ТЕКСТ ДЛЯ ИЗУЧЕНИЯ
======

Произошло это следующим образом. Казачьему полку, стоявшему в том городе, где жили ее родители, был объявлен поход, и он выступил, а Надежда, узнав об этом, оделась в казачий чекмень, остригла волосы и, взяв все необходимое, тайно покинула родительский дом. Она на своем любимце Алкиде поскакала по направлению, по которому пошел полк, и догнала его на рассвете. Явившись к полковнику, она выдала себя за сына одного из местных помещиков, желающего поступить на военную службу. Полковник, по тогдашним правилам, не имевший права принять ее в казачий полк, дозволил, однако, следовать за ним на Дон.
Назвалась она Александром Соколовым. Под этим именем, дойдя с казаками до Гродно, она завербовалась в Коннопольский уланский полк. Счастье переполняло ее:
«Итак, я на воле! Свободна! Независима! Я взяла мне принадлежащее, мою свободу!»
В начале мая полк выступил в поход. Впервые в крупном сражении Дурова в составе Коннопольского уланского полка участвовала 22 мая 1807 года и сразу же отличилась. Надежда, исполненная отваги, присоединялась к каждому атаковавшему эскадрону, за что ей крепко влетело от командира. Но душа рвалась в бой. Страха не было.

======

ИСХОДНЫЕ ДАННЫЕ
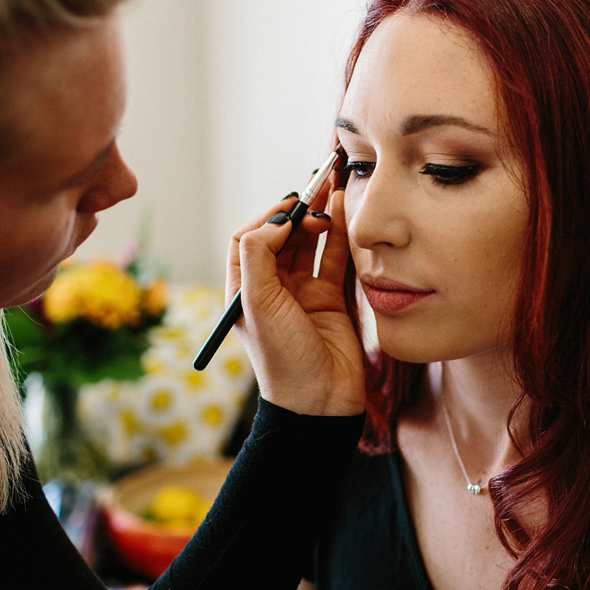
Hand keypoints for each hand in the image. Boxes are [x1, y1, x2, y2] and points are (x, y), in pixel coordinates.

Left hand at [227, 189, 364, 416]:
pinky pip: (334, 259)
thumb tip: (274, 220)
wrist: (319, 402)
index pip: (250, 238)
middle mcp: (272, 288)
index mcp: (245, 289)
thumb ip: (259, 255)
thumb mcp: (257, 303)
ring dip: (320, 217)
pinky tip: (345, 213)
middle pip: (282, 236)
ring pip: (310, 243)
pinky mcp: (331, 300)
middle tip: (317, 187)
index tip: (290, 205)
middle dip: (298, 210)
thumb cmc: (282, 359)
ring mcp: (303, 293)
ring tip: (333, 189)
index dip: (269, 216)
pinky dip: (340, 235)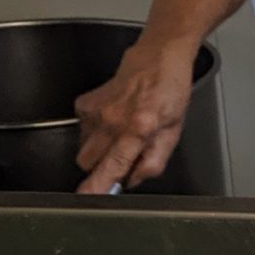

======

ЗАДАНИЕ
Процитируйте целиком текст о Надежде Дуровой, слово в слово. Записи — отдельный материал, с текстом они не связаны.

ВАШ ОТВЕТ
Произошло это следующим образом. Казачьему полку, стоявшему в том городе, где жили ее родители, был объявлен поход, и он выступил, а Надежда, узнав об этом, оделась в казачий чекмень, остригла волосы и, взяв все необходимое, тайно покинула родительский дом. Она на своем любимце Алкиде поскакала по направлению, по которому пошел полк, и догнала его на рассвете. Явившись к полковнику, она выдала себя за сына одного из местных помещиков, желающего поступить на военную службу. Полковник, по тогдашним правилам, не имевший права принять ее в казачий полк, дозволил, однако, следовать за ним на Дон.
Назвалась она Александром Соколовым. Под этим именем, дойдя с казаками до Гродно, она завербовалась в Коннопольский уланский полк. Счастье переполняло ее:
«Итак, я на воле! Свободна! Независима! Я взяла мне принадлежащее, мою свободу!»
В начале мая полк выступил в поход. Впервые в крупном сражении Дурова в составе Коннопольского уланского полка участвовала 22 мая 1807 года и сразу же отличилась. Надежда, исполненная отваги, присоединялась к каждому атаковавшему эскадрону, за что ей крепко влетело от командира. Но душа рвалась в бой. Страха не было.